→ EXERCISE
Where a line below includes the word "lines", copy that line.
** Opening RECORDS SUPPLIED block **
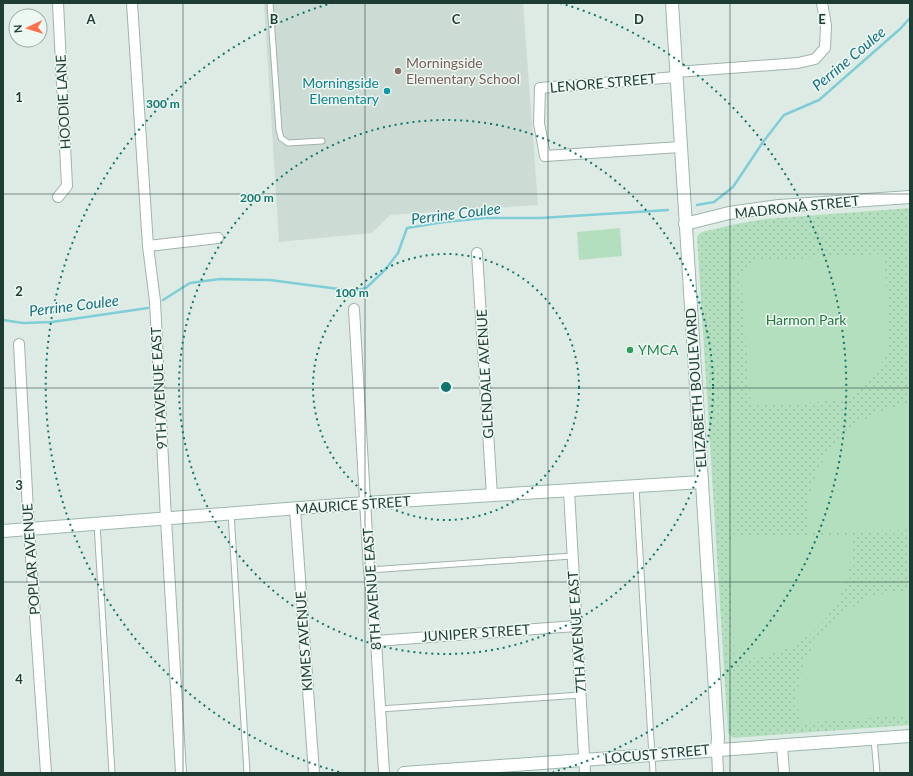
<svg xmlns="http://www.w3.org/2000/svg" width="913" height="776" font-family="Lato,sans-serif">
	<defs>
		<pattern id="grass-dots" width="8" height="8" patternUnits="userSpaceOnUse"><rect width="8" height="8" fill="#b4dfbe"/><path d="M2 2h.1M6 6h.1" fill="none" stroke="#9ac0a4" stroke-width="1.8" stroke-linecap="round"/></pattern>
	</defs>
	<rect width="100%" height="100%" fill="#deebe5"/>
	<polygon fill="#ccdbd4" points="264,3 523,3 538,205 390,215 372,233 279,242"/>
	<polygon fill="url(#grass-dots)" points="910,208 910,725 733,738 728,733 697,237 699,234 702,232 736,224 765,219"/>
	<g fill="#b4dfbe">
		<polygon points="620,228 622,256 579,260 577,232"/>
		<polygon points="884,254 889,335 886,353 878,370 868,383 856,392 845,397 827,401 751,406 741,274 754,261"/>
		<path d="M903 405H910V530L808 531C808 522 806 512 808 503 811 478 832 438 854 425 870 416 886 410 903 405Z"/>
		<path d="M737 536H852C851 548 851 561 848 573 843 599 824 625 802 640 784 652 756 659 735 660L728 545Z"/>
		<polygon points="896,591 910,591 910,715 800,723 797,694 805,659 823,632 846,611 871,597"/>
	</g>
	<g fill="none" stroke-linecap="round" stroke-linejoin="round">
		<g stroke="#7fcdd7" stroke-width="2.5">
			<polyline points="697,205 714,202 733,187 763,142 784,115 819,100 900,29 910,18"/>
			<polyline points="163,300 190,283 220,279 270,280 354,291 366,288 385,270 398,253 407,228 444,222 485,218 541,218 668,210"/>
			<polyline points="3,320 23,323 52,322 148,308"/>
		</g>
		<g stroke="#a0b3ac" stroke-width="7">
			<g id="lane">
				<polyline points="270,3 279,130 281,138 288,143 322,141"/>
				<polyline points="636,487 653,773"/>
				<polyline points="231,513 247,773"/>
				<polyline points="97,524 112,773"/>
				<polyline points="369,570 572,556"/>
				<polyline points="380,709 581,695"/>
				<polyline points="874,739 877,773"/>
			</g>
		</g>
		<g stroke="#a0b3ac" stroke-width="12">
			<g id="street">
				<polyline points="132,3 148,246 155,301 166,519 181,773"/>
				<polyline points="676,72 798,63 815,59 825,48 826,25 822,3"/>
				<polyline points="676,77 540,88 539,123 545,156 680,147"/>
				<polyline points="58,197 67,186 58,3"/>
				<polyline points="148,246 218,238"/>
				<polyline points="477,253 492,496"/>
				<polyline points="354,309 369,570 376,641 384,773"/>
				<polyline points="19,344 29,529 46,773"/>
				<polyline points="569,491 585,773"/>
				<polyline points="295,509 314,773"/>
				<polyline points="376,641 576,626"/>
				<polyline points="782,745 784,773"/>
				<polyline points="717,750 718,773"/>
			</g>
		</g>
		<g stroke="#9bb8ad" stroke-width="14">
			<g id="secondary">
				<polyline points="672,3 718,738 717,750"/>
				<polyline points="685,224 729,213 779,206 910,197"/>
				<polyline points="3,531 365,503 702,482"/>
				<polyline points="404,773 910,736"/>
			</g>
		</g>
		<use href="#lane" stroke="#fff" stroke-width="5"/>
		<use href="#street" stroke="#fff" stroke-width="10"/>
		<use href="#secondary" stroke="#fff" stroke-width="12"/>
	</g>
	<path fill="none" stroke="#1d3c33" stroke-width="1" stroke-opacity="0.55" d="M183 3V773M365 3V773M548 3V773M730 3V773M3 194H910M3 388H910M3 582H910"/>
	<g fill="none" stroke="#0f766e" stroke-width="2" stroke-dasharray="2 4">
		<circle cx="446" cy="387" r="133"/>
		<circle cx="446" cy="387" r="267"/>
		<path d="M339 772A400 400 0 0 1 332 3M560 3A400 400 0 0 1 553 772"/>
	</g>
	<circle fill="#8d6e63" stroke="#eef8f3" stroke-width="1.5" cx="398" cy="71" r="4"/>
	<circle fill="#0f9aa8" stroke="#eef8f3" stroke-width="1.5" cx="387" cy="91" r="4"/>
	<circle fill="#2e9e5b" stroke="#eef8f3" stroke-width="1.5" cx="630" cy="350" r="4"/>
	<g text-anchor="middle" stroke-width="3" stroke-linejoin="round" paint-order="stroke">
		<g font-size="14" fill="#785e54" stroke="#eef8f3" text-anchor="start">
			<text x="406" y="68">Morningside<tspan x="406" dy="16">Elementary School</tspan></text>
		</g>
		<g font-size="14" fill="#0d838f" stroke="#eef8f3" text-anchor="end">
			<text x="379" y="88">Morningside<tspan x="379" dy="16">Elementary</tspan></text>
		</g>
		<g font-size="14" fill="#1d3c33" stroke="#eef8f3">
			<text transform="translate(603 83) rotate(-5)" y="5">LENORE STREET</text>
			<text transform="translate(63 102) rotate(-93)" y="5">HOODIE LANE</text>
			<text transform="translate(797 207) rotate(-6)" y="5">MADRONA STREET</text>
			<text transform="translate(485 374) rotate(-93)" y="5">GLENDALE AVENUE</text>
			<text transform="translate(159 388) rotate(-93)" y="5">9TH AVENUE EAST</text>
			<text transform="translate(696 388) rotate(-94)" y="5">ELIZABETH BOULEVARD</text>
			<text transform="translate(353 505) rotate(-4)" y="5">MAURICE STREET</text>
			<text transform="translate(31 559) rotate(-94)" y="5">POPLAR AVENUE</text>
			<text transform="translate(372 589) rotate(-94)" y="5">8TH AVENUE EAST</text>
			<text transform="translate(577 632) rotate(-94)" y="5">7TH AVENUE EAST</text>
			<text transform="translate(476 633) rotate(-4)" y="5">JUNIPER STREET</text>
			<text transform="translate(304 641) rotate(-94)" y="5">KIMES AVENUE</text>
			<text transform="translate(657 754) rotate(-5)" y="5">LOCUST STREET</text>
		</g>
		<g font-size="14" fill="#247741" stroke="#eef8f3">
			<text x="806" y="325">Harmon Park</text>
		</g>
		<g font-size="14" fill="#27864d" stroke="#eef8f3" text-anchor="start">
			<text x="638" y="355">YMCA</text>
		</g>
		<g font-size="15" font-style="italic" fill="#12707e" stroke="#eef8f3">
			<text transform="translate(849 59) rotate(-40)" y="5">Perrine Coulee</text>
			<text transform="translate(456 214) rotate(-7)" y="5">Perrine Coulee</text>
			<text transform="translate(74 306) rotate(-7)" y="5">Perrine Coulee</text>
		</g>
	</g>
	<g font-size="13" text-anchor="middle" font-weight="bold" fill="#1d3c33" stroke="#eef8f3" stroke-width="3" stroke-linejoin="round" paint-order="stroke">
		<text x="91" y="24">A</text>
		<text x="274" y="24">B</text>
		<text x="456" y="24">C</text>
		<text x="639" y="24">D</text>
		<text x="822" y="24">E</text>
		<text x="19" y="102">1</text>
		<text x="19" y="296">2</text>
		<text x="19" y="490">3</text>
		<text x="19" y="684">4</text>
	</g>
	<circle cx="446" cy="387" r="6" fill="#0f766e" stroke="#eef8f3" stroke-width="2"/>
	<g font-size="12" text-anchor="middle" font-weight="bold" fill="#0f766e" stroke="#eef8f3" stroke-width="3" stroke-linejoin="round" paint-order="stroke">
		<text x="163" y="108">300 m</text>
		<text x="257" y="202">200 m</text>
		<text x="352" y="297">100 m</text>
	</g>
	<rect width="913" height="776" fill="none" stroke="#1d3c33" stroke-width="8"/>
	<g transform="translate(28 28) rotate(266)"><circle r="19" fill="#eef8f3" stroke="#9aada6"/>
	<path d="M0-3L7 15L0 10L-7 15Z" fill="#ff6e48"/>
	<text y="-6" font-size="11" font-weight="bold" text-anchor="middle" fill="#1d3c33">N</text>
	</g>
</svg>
** Closing RECORDS SUPPLIED block **
** Opening RECORDS SUPPLIED block **
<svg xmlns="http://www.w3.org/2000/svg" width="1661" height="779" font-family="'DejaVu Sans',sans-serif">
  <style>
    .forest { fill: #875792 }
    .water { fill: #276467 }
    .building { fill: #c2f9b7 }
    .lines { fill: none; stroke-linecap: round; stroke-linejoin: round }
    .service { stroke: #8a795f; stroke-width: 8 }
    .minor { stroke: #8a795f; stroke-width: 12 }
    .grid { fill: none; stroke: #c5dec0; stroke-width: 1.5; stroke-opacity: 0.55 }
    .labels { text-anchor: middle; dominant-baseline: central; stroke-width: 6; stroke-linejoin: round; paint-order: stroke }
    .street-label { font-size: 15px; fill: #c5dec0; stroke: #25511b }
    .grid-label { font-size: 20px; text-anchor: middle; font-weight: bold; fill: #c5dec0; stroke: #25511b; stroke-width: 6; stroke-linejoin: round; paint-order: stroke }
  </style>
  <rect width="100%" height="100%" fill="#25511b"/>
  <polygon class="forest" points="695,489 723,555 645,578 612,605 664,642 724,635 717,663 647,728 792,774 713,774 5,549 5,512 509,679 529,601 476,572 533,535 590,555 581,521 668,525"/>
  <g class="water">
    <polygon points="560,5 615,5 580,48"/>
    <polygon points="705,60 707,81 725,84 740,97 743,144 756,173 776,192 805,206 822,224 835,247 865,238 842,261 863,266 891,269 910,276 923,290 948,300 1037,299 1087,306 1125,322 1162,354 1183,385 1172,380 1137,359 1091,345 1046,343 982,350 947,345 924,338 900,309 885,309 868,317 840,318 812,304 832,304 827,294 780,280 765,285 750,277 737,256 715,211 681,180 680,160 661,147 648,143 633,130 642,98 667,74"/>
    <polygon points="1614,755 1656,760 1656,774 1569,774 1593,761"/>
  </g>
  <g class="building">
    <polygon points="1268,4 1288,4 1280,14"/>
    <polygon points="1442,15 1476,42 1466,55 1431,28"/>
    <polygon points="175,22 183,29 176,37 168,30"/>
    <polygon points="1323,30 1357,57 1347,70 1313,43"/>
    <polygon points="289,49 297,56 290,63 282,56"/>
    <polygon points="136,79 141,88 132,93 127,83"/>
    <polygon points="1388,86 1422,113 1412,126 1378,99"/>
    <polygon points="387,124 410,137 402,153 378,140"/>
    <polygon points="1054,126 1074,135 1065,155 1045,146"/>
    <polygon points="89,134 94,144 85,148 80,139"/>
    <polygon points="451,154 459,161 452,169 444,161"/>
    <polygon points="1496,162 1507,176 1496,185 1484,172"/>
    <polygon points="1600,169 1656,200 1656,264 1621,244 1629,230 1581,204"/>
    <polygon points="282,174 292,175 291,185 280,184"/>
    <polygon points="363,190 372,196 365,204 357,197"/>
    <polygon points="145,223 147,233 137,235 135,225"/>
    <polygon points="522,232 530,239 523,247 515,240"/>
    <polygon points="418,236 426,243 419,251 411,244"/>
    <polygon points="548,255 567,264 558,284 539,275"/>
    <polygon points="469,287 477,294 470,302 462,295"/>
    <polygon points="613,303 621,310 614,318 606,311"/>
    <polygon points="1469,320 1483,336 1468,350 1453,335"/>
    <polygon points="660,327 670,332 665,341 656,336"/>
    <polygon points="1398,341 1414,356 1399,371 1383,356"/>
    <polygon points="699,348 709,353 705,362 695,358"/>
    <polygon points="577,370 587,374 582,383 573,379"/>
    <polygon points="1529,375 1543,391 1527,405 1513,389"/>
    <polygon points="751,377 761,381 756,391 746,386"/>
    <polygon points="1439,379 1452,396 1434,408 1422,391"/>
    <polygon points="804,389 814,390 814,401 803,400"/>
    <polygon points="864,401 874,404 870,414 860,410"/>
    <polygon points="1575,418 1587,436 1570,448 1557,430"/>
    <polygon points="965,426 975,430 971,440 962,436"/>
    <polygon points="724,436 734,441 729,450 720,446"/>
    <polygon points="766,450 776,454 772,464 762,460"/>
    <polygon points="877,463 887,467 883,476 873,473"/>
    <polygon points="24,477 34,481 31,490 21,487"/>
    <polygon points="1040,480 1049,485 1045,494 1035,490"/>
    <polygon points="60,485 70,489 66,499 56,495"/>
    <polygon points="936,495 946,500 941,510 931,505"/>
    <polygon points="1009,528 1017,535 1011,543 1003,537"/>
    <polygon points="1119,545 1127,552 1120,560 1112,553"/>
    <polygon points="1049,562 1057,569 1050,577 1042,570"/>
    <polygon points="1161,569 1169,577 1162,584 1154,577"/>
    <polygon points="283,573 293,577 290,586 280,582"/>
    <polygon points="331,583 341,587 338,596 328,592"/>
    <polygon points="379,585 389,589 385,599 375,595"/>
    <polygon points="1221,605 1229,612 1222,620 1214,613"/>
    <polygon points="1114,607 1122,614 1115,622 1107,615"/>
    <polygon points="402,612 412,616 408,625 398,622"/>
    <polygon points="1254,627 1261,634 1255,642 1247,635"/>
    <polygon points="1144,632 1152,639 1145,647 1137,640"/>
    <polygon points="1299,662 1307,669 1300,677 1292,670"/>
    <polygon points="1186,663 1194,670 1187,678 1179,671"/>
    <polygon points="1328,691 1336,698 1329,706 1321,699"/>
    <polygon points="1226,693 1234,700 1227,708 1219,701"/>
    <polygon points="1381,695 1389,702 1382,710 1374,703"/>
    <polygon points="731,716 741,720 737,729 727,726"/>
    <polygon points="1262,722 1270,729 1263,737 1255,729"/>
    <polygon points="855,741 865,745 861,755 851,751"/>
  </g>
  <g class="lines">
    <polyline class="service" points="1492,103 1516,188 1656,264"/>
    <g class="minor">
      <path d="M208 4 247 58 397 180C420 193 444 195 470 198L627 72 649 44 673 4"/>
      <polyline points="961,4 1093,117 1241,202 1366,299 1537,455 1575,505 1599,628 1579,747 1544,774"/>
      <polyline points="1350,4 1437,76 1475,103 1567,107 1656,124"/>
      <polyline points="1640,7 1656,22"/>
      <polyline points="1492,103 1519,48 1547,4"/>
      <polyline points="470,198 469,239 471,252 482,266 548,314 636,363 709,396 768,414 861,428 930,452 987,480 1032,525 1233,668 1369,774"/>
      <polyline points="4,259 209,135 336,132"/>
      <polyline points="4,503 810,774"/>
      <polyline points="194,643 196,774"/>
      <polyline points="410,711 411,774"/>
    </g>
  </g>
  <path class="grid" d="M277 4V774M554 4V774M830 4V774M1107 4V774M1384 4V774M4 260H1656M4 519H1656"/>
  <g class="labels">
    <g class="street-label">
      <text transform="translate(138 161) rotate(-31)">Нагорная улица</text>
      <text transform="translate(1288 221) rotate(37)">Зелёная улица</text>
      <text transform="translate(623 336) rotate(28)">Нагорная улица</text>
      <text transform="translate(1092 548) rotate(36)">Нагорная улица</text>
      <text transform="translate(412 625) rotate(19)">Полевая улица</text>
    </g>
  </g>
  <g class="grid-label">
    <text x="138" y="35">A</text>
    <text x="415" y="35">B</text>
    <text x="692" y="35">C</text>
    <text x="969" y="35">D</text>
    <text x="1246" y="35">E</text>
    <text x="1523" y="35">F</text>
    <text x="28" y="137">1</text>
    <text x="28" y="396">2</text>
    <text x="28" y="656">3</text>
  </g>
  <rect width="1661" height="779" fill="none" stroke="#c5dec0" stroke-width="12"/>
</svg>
** Closing RECORDS SUPPLIED block **
** Opening RECORDS SUPPLIED block **
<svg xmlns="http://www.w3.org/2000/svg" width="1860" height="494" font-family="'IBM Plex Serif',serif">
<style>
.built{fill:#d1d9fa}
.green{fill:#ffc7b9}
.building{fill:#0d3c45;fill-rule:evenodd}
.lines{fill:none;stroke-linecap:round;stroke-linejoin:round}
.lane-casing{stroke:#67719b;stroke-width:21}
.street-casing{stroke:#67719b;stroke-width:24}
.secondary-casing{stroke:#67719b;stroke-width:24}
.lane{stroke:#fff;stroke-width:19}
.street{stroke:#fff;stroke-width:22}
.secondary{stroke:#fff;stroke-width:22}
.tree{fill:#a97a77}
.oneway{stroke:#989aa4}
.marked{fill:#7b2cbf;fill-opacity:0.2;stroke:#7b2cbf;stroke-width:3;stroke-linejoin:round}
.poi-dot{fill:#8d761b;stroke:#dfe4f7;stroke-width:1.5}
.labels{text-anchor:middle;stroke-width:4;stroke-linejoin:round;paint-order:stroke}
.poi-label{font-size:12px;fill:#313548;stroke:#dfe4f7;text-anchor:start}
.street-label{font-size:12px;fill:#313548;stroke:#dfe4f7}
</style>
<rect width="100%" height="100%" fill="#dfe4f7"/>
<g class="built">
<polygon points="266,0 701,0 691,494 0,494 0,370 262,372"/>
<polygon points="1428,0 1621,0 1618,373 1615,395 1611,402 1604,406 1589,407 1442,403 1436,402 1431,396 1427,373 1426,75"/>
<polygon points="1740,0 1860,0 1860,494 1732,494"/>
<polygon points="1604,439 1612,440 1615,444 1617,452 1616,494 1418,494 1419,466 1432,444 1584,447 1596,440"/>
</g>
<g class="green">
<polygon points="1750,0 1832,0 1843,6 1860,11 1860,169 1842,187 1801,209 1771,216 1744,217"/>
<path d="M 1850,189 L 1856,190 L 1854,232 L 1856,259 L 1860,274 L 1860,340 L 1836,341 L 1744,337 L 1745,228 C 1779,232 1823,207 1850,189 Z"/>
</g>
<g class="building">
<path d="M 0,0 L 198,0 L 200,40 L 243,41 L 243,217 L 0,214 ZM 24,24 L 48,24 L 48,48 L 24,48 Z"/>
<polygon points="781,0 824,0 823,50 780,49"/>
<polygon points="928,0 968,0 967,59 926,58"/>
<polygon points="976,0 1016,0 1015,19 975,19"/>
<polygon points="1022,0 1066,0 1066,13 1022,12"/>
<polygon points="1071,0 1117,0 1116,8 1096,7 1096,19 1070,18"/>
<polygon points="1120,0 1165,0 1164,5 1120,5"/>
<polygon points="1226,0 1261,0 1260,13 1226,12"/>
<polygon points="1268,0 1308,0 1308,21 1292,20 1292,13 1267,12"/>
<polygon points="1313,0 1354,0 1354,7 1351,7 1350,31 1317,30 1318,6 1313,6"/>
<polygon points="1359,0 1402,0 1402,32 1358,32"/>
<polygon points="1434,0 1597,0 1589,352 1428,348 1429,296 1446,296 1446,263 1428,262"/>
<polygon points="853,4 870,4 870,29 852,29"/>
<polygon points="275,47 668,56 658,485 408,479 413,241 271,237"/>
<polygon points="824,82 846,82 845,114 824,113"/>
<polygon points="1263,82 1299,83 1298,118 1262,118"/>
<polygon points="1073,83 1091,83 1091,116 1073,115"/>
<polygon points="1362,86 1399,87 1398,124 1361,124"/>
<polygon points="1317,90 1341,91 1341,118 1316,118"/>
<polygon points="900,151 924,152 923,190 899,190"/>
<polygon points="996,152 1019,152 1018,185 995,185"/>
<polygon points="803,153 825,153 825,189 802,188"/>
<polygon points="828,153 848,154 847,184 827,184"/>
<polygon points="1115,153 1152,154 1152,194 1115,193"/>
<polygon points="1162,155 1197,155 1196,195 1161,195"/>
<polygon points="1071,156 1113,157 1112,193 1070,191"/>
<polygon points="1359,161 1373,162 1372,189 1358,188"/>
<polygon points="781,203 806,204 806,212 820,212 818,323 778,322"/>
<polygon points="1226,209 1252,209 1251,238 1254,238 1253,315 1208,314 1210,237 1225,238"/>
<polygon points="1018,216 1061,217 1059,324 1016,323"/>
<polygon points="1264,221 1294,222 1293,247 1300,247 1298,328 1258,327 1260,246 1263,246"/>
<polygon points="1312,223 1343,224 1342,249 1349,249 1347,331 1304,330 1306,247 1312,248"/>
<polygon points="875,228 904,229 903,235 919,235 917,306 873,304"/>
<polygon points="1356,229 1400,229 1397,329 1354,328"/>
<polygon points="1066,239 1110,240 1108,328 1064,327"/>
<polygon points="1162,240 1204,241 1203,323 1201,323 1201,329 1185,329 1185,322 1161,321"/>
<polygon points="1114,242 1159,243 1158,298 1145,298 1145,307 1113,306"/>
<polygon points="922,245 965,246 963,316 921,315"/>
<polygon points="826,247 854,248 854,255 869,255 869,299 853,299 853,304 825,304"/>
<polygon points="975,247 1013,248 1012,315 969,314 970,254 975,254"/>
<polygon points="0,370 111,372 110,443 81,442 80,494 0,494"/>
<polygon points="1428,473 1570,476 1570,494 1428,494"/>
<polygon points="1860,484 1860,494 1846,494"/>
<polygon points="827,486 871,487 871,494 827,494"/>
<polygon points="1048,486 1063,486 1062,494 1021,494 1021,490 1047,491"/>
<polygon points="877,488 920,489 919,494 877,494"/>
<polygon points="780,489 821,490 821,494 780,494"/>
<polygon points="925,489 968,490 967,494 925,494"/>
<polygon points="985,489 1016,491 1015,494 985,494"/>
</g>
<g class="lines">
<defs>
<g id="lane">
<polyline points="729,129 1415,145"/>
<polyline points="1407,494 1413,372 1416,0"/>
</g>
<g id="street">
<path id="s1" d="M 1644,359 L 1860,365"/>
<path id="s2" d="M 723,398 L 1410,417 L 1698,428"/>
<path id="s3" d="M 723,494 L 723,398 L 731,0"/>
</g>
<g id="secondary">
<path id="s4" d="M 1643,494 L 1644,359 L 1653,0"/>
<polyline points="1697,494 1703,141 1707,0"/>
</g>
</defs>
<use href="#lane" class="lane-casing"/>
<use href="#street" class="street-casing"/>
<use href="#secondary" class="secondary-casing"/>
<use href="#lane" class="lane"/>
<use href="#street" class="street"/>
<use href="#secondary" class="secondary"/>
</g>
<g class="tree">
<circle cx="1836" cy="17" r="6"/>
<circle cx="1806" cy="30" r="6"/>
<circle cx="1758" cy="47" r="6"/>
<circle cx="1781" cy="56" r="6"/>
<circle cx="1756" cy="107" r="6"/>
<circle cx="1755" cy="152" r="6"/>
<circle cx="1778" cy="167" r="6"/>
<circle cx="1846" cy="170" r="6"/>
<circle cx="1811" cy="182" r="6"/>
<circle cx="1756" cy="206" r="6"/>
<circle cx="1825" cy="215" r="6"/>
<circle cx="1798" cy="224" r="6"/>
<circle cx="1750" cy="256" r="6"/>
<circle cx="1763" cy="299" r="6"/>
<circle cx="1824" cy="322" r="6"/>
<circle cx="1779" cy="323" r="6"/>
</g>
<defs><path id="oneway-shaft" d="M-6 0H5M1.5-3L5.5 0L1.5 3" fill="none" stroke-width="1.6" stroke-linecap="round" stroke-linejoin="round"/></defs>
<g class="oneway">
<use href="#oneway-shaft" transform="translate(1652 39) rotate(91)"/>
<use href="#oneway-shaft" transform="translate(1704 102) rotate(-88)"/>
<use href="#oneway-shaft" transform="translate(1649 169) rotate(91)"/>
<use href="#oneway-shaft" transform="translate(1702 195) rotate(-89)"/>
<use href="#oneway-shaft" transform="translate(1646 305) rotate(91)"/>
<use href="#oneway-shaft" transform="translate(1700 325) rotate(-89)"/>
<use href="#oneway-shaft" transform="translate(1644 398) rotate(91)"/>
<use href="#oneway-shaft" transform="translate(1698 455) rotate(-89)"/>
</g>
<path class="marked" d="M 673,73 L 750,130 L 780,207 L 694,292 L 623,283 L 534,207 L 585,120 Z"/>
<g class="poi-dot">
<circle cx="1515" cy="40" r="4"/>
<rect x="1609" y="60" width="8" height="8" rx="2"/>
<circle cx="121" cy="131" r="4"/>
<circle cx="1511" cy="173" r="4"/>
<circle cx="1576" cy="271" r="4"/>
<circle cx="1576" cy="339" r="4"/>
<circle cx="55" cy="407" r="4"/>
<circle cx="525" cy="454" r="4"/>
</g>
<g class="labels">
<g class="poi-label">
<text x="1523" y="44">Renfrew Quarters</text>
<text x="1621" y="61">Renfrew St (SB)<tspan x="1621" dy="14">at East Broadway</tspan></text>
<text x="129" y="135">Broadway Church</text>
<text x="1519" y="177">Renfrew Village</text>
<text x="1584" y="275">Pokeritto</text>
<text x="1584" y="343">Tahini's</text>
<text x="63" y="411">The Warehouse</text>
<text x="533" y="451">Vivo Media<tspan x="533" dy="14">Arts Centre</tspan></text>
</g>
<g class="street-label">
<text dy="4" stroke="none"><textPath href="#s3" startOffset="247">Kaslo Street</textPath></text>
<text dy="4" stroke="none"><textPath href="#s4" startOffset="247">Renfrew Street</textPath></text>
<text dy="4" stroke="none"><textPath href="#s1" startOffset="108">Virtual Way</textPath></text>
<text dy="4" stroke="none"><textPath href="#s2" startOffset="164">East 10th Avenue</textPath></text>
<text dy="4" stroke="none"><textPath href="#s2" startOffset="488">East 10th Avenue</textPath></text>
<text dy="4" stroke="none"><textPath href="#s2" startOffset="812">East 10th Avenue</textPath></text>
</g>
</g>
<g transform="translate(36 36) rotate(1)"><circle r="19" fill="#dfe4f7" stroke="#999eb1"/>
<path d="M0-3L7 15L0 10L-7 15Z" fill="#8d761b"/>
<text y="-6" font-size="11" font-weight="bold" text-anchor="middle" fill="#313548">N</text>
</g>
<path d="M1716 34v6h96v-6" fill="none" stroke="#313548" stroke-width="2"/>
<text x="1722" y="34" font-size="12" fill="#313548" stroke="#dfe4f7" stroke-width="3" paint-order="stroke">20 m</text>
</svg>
** Closing RECORDS SUPPLIED block **
→ EXERCISE RESULT
    .lines { fill: none; stroke-linecap: round; stroke-linejoin: round }
  <g class="lines">
.lines{fill:none;stroke-linecap:round;stroke-linejoin:round}
<g class="lines">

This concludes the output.